“Divines”, de Houda Benyamina, une autre belle bande de filles

Deux gamines de banlieue inséparables, l'une décide de se faire embaucher par une dealeuse... Présenté à la Quinzaine des réalisateurs, c'est l'une des grandes révélations de ce Festival de Cannes.

Par Cécile Mury

Publié le 21 mai 2016 à 12h41

Mis à jour le 08 décembre 2020 à 02h44

Cest un premier long métrage, un film-outsider, qui vient cette année d’obtenir la mention spéciale à la Quinzaine des réalisateurs. Une récompense plus que méritée : des mouflettes de banlieue, tchatche et rage de vivre chevillées au corps, on en a pourtant vu beaucoup, depuis L'Esquive jusqu'à Bande de filles, sensation cannoise d'il y a deux ans. Mais les deux gamines de Divines, de Houda Benyamina, ne ressemblent pourtant qu’à elles-mêmes : un tourbillon blagueur, inspiré, électrisant, emporté à pleine vitesse du comique au tragique, de la chronique sociale au polar haute tension. Cet étourdissant mélange des genres récupère et brasse tous les clichés qui traînent au pied des cités, pour en faire quelque chose d’étonnamment neuf, frais et singulier.

Rien que dans leur apparence, les inséparables Dounia et Maimounia, toutes jeunes filles perpétuellement en maraude dans leur quartier désolé, se distinguent du lot commun : la première, dissimulant sa beauté sous d’informes et protecteurs blousons masculins, est aussi menue, tendue, petite et énervée que la seconde est grande, costaude, douce, tendre, enveloppante. Avant de basculer dans l’intrigue proprement dite, le film prend le temps de nous faire vivre et goûter leur amitié à la vie à la mort, le genre de lien tissé d’humour jaillissant, de foi absolue et de tendresse enfantine que l’on n’expérimente qu’à l’adolescence. De vidéos sur téléphone portable en chahuts divers, de répliques irrésistibles en échappées belles, soudées contre le reste du monde, elles jouent les affranchies dans un milieu bien plus dur qu’elles, qu’elles aspirent naïvement à conquérir. De la banlieue, on nous avait à peu près tout montré, sauf, peut-être, cette palpitante innocence, déguisée en audace. Dounia, qui vit avec une mère paumée, dans un bidonville coincé entre les tours et l’autoroute, veut prendre le chemin le plus court pour sortir de la misère. « Money, money, money », répète-t-elle sans cesse.. Mantra magique, porte d’entrée vers beaucoup d’ennuis, et manière, pour la réalisatrice, de suggérer, sans marteler, la puissance nocive de l’imaginaire ultra-libéral.

“Toi, t’as du clitoris !”

Dounia, donc, décide de se faire embaucher par le caïd du coin... Une certaine Rebecca.
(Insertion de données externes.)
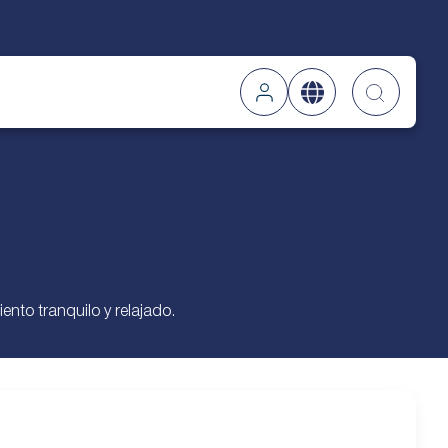
Searc
nto tranquilo y relajado.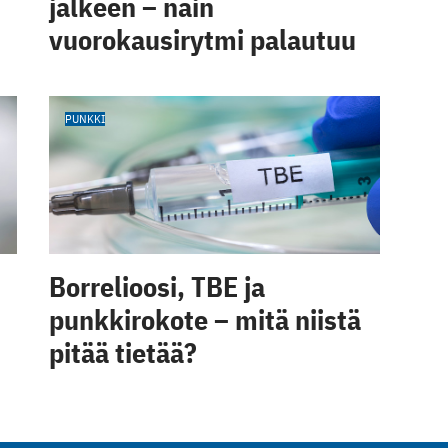
jälkeen – näin
vuorokausirytmi palautuu
PUNKKI
Borrelioosi, TBE ja
punkkirokote – mitä niistä
pitää tietää?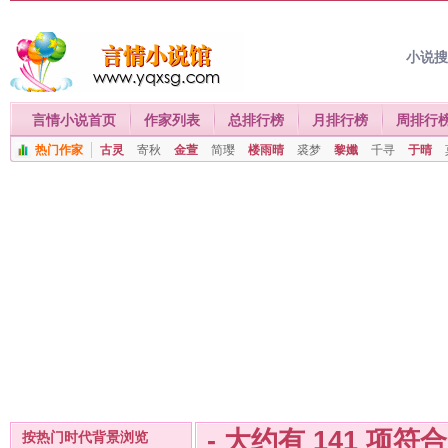
小说
言情小说首页
作家列表
总排行榜
月排行榜
周排行
热门作家
古灵
寄秋
金萱
简璎
楼雨晴
裘梦
黎孅
千寻
于晴
- 大约有
141
项符
按热门时代背景浏览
C’est l’autre force du film, ce basculement dans le marigot criminel local, bourré de clins d’oeil cinéphiles à un univers fondamentalement masculin... Que Houda Benyamina peuple de filles au caractère trempé. Aussi dangereuse et fêlée que le premier trafiquant mâle venu, Rebecca use agressivement de toutes les armes de la virilité, violence, posture et charisme inclus. Inversion des genres rare, ludique et gonflée, réflexion maligne sur la facticité des attributs de la puissance masculine, le film nous livre des répliques déjà cultes telles qu’un inoubliable « Toi, t’as du clitoris ! » lancé par la chef de bande pour saluer le courage de Dounia. Le rôle le plus « féminin », dans cette histoire en miroir, est tenu par un garçon, passionné de danse, dont Dounia vient contempler les répétitions en cachette. Contrepoint pudique et gracieux, cette histoire d’amour naissant suggère une alternative possible à la tyrannie de l’argent, une sortie de secours par l’art. Ce serait presque naïf, si ces scènes-là, magistralement chorégraphiées, n’évoquaient pas si bien, avec tant de force, le désir, le rêve et l’apprivoisement.
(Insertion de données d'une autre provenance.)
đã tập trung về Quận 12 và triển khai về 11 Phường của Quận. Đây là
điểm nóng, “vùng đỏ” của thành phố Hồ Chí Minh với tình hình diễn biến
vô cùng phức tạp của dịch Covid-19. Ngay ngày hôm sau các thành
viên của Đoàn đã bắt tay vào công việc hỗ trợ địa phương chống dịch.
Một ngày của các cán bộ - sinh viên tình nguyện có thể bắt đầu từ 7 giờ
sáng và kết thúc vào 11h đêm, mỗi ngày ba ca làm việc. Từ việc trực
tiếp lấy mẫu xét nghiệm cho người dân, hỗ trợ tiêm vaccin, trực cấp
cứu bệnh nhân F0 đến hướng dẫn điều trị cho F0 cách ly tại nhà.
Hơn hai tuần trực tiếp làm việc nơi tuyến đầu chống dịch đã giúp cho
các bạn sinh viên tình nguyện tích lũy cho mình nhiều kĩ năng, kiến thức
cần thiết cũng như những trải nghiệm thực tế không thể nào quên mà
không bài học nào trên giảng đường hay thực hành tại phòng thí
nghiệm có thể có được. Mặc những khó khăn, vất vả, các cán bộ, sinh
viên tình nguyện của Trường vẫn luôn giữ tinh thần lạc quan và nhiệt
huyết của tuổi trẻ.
Si le film, à mesure qu’il plonge sans rémission dans la noirceur du polar, qu’il referme le piège sur ses héroïnes fragiles, perd un peu de son originalité au profit d’une descente aux enfers plus classique, il reste malgré tout l’une des grandes révélations de ce festival, y compris grâce au talent inouï de ses jeunes interprètes, qui rivalisent d’intensité et de présence. Dans le rôle de Dounia, une inconnue, Oulaya Amamra, crève l’écran. Devant son charisme, son énergie pure, sa puissance d’émotion, on se dit qu’une grande actrice vient de naître.